#### Exercise tasks
(A) In the abstract on nCPAP humidification below, reproduce everything from "Objective: To identify" down to "pressure (nCPAP) circuitry.".
(B) Translate this sentence from the abstract on nCPAP humidification below into Spanish: "In 23 of the 46 patients, the persistence of the symptoms indicated the secondary use of a heated humidifier after a median time of 28 days (range, 5 to 70 days)."

#### Exercise passage
--------------------

Objective: To identify potential risk factors for the need for an additional cold or heated humidifier in nasal continuous positive airway pressure (nCPAP) circuitry.
Design: A prospective cohort study.
Setting: University hospital sleep-disorders center.
Patients: Eighty-two consecutive patients with obstructive sleep apnea syndrome were followed up for a median of 347 days (range, 3 to 530 days) after the initiation of nCPAP therapy.
Measurements and results: In 46 patients (56%), the occurrence of upper-airway symptoms led to the addition of a cold humidifier after a median time of 39 days (range, 2 to 94 days). In 23 of the 46 patients, the persistence of the symptoms indicated the secondary use of a heated humidifier after a median time of 28 days (range, 5 to 70 days). nCPAP use (mean +/- SD) was not influenced by cold humidification (4.58 +/- 2.05 h/d vs 4.7 +/- 2.48 h/d; p = 0.75), but it increased significantly with heated humidification (5.38 +/- 2.26 h/d vs 3.51 +/- 2.53 h/d; p < 0.01). Anthropometric characteristics, drying medications, clinical findings such as deformity of the nasal septum, symptoms of a chronic mucosa disease (CMD), a previous uvulopalatopharyngoplasty (UPPP), and polysomnographic parameters had no significant effect on the need for a cold humidifier. Age > 60 years (odds ratio [OR], 5.58; 95% confidence interval [CI], 1.69 to 18.43), drying medications (OR, 6.59; 95% CI, 1.29 to 33.51), presence of CMD (OR, 4.11; 95% CI, 1.24 to 13.58), and previous UPPP (OR, 4.56; 95% CI, 1.18 to 17.6) were found as significant risk factors for the addition of a heated humidifier.

--------------------

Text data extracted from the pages

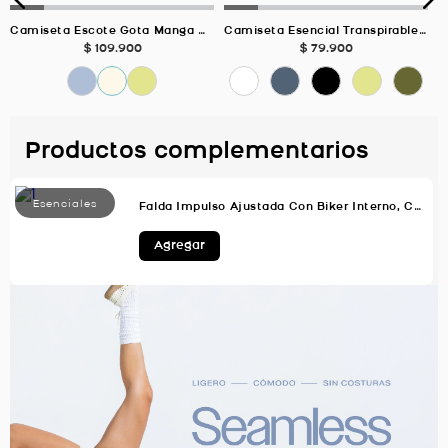
Camiseta Escote Gota Manga Corta MARFIL Para Mujer
Camiseta Esencial Transpirable, Color VERDE MUSGO Para Mujer
$
109
.
900
$
79
.
900
Productos complementarios
Falda Impulso Ajustada Con Biker Interno, Color Uva Para Mujer
Agregar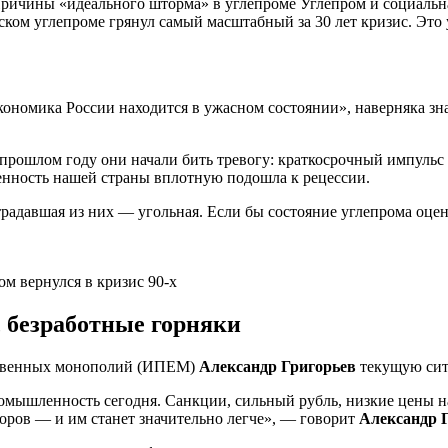
Причины «идеального шторма» в углепроме Углепром и социальн
йском углепроме грянул самый масштабный за 30 лет кризис. Эт
экономика России находится в ужасном состоянии», наверняка 
в прошлом году они начали бить тревогу: краткосрочный импул
ленность нашей страны вплотную подошла к рецессии.
традавшая из них — угольная. Если бы состояние углепрома оцен
 безработные горняки
ественных монополий (ИПЕМ)
Александр Григорьев
текущую сит
ромышленность сегодня. Санкции, сильный рубль, низкие цены н
торов — и им станет значительно легче», — говорит
Александр 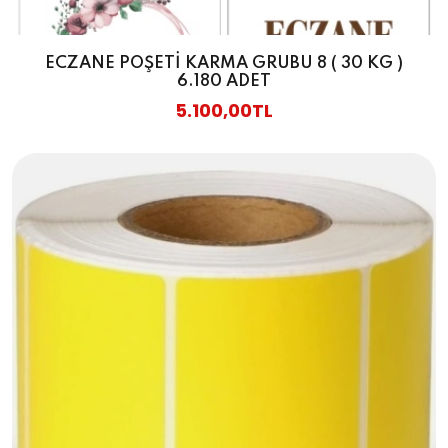
ECZANE POŞETİ KARMA GRUBU 8 ( 30 KG )
6.180 ADET
5.100,00TL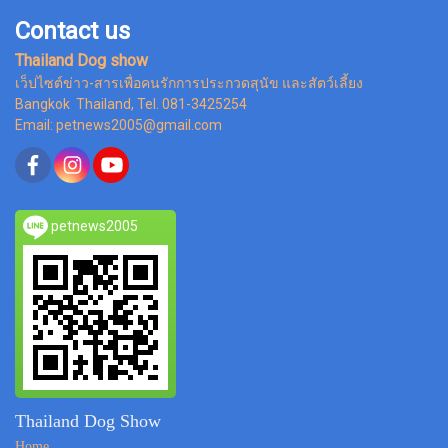
Contact us
Thailand Dog show
เว็ปไซต์ข่าว-สารเพื่อคนรักการประกวดสุนัข และสัตว์เลี้ยง
Bangkok Thailand, Tel. 081-3425254
Email: petnews2005@gmail.com
petnews2005
Thailand Dog Show
Home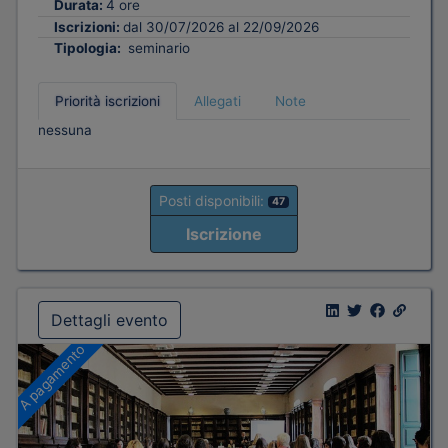
Durata:
4 ore
Iscrizioni:
dal 30/07/2026 al 22/09/2026
Tipologia:
seminario
Priorità iscrizioni
Allegati
Note
nessuna
Posti disponibili:
47
Iscrizione
Dettagli evento
A pagamento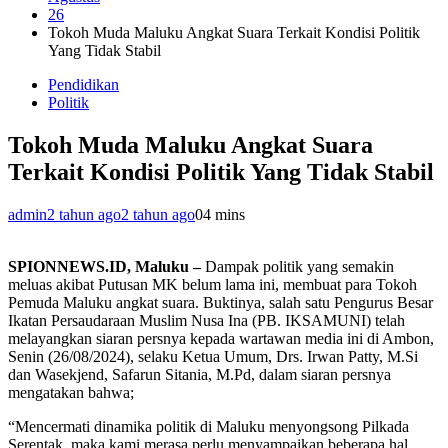
26
Tokoh Muda Maluku Angkat Suara Terkait Kondisi Politik
Yang Tidak Stabil
Pendidikan
Politik
Tokoh Muda Maluku Angkat Suara
Terkait Kondisi Politik Yang Tidak Stabil
admin
2 tahun ago
2 tahun ago
0
4 mins
SPIONNEWS.ID, Maluku –
Dampak politik yang semakin
meluas akibat Putusan MK belum lama ini, membuat para Tokoh
Pemuda Maluku angkat suara. Buktinya, salah satu Pengurus Besar
Ikatan Persaudaraan Muslim Nusa Ina (PB. IKSAMUNI) telah
melayangkan siaran persnya kepada wartawan media ini di Ambon,
Senin (26/08/2024), selaku Ketua Umum, Drs. Irwan Patty, M.Si
dan Wasekjend, Safarun Sitania, M.Pd, dalam siaran persnya
mengatakan bahwa;
“Mencermati dinamika politik di Maluku menyongsong Pilkada
Serentak, maka kami merasa perlu menyampaikan beberapa hal,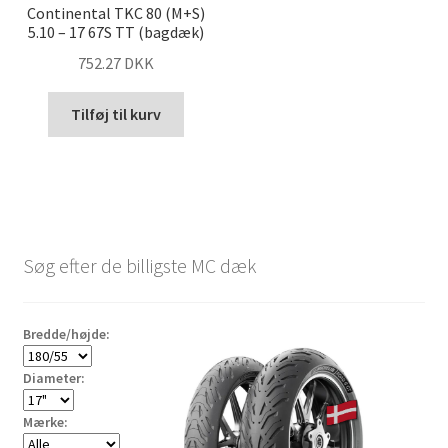
Continental TKC 80 (M+S)
5.10 – 17 67S TT (bagdæk)
752.27 DKK
Tilføj til kurv
Søg efter de billigste MC dæk
Bredde/højde:
Diameter:
Mærke: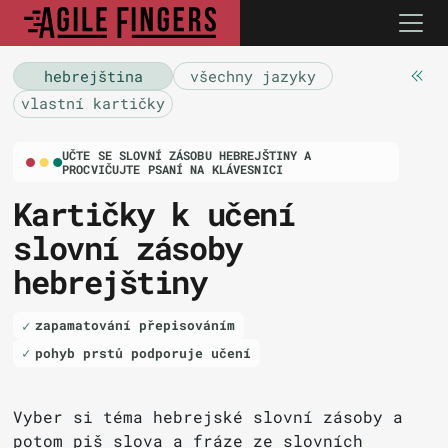
hebrejština
všechny jazyky
vlastní kartičky
UČTE SE SLOVNÍ ZÁSOBU HEBREJŠTINY A
PROCVIČUJTE PSANÍ NA KLÁVESNICI
Kartičky k učení
slovní zásoby
hebrejštiny
zapamatování přepisováním
pohyb prstů podporuje učení
Vyber si téma hebrejské slovní zásoby a
potom piš slova a fráze ze slovních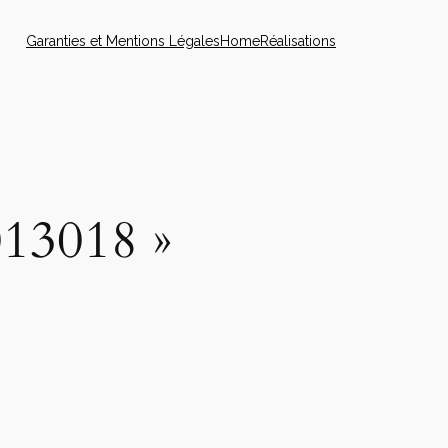
Garanties et Mentions Légales
Home
Réalisations
013018 »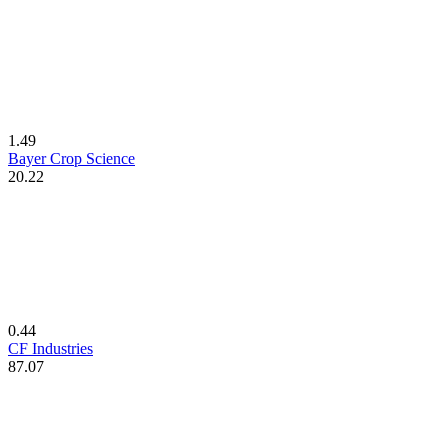
1.49
Bayer Crop Science
20.22
0.44
CF Industries
87.07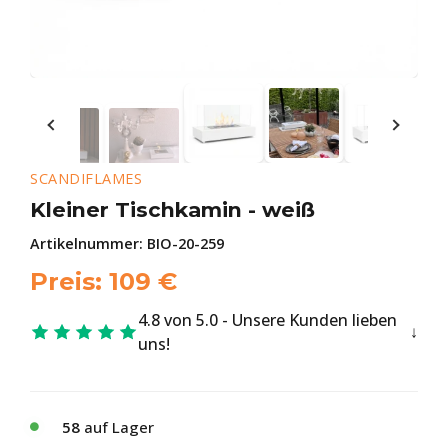
SCANDIFLAMES
Kleiner Tischkamin - weiß
Artikelnummer:
BIO-20-259
Preis:
109
€
4.8 von 5.0 - Unsere Kunden lieben
uns!
58
auf Lager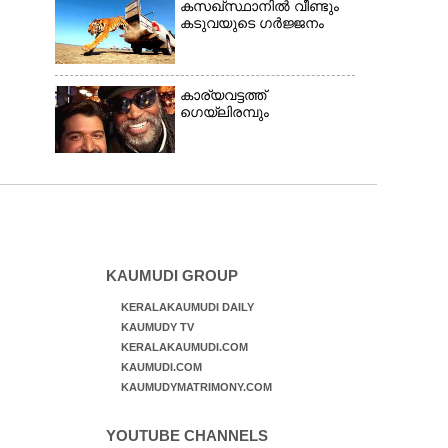
കസഖ്‌സ്ഥാനിൽ വീണ്ടും
കടുവയുടെ ഗർജ്ജനം
കാര്യവട്ടത്ത്
ഗെയ്‌ലിരമ്പും
KAUMUDI GROUP
KERALAKAUMUDI DAILY
KAUMUDY TV
KERALAKAUMUDI.COM
KAUMUDI.COM
KAUMUDYMATRIMONY.COM
YOUTUBE CHANNELS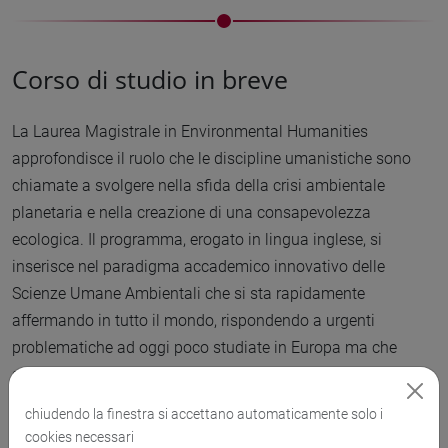
Corso di studio in breve
La Laurea Magistrale in Environmental Humanities
approfondisce il ruolo che le discipline umanistiche sono
chiamate a svolgere nella sfida della crisi ambientale
planetaria e nella creazione di una consapevolezza
ecologica. Il programma, erogato in lingua inglese, si
inserisce nel paradigma accademico innovativo delle
Scienze Umane Ambientali che si sta rapidamente
affermando in tutto il mondo, rispondendo a urgenti
problematiche ad oggi poco studiate in Europa ma che
stanno prendendo piede nel mondo anglofono, nei paesi
nordici e in Asia. Si basa su un'attenta analisi dei dinamismi
chiudendo la finestra si accettano automaticamente solo i
socio-culturali locali e globali, sulla scorta di un approccio
cookies necessari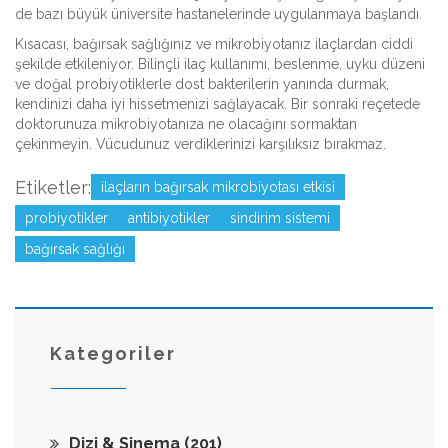
de bazı büyük üniversite hastanelerinde uygulanmaya başlandı.
Kısacası, bağırsak sağlığınız ve mikrobiyotanız ilaçlardan ciddi
şekilde etkileniyor. Bilinçli ilaç kullanımı, beslenme, uyku düzeni
ve doğal probiyotiklerle dost bakterilerin yanında durmak,
kendinizi daha iyi hissetmenizi sağlayacak. Bir sonraki reçetede
doktorunuza mikrobiyotanıza ne olacağını sormaktan
çekinmeyin. Vücudunuz verdiklerinizi karşılıksız bırakmaz.
Etiketler:
ilaçların bağırsak mikrobiyotası etkisi
probiyotikler
antibiyotikler
sindirim sistemi
bağırsak sağlığı
Kategoriler
Dizi & Sinema
(201)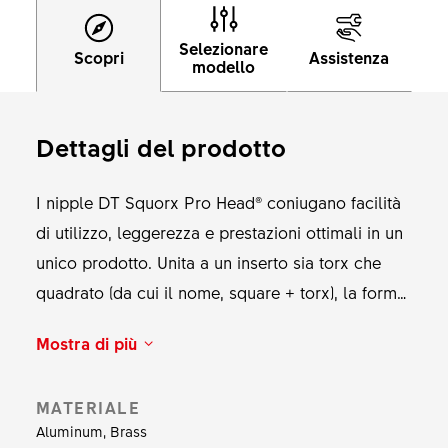
Selezionare
Scopri
Assistenza
modello
Dettagli del prodotto
I nipple DT Squorx Pro Head® coniugano facilità
di utilizzo, leggerezza e prestazioni ottimali in un
unico prodotto. Unita a un inserto sia torx che
quadrato (da cui il nome, square + torx), la forma
della testa dei DT Pro Head facilita notevolmente
Mostra di più
il montaggio della ruota. La superficie di contatto
sferica consente un allineamento perfetto tra
MATERIALE
nipple e raggio. Disponibile con o senza il
Aluminum, Brass
sistema frenafiletti DT Pro Lock integrato. Tutti i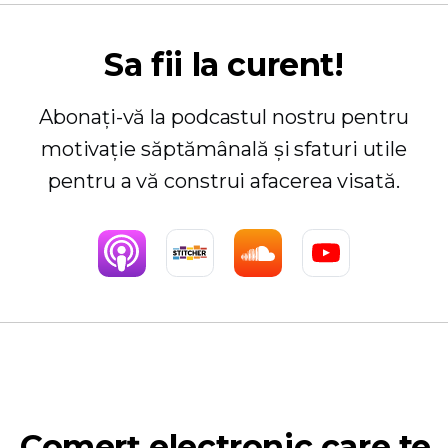
Sa fii la curent!
Abonați-vă la podcastul nostru pentru
motivație săptămânală și sfaturi utile
pentru a vă construi afacerea visată.
Comerț electronic care te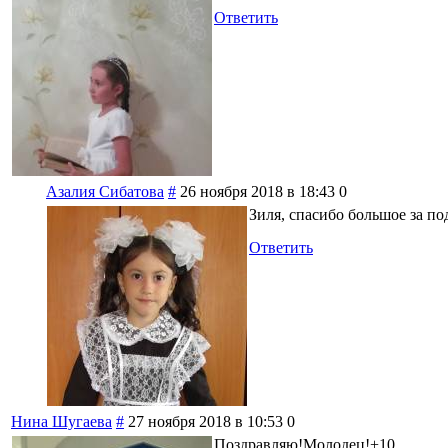
Ответить
Азалия Сибатова
#
26 ноября 2018 в 18:43
0
Зиля, спасибо большое за по
Ответить
Нина Шугаева
#
27 ноября 2018 в 10:53
0
Поздравляю!Молодец!+10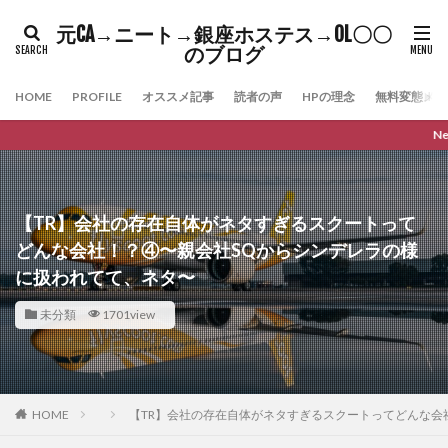
元CA→ニート→銀座ホステス→OL〇〇
のブログ
HOME
PROFILE
オススメ記事
読者の声
HPの理念
無料変態メル
New Youtube Cha
【TR】会社の存在自体がネタすぎるスクートって
どんな会社！？④〜親会社SQからシンデレラの様
に扱われてて、ネタ〜
未分類
1701view
HOME
【TR】会社の存在自体がネタすぎるスクートってどんな会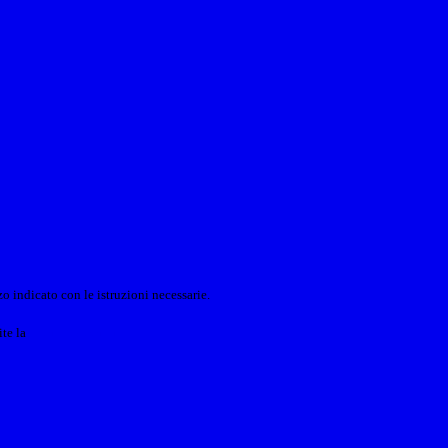
o indicato con le istruzioni necessarie.
ite la
Login Spaggiari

--------------------

#### Set of answers
(A)
Objective: To identify potential risk factors for the need for an additional cold or heated humidifier in nasal continuous positive airway pressure (nCPAP) circuitry.

(B) En 23 de los 46 pacientes, la persistencia de los síntomas indicó el uso secundario de un humidificador calentado tras una mediana de 28 días (rango, 5 a 70 días).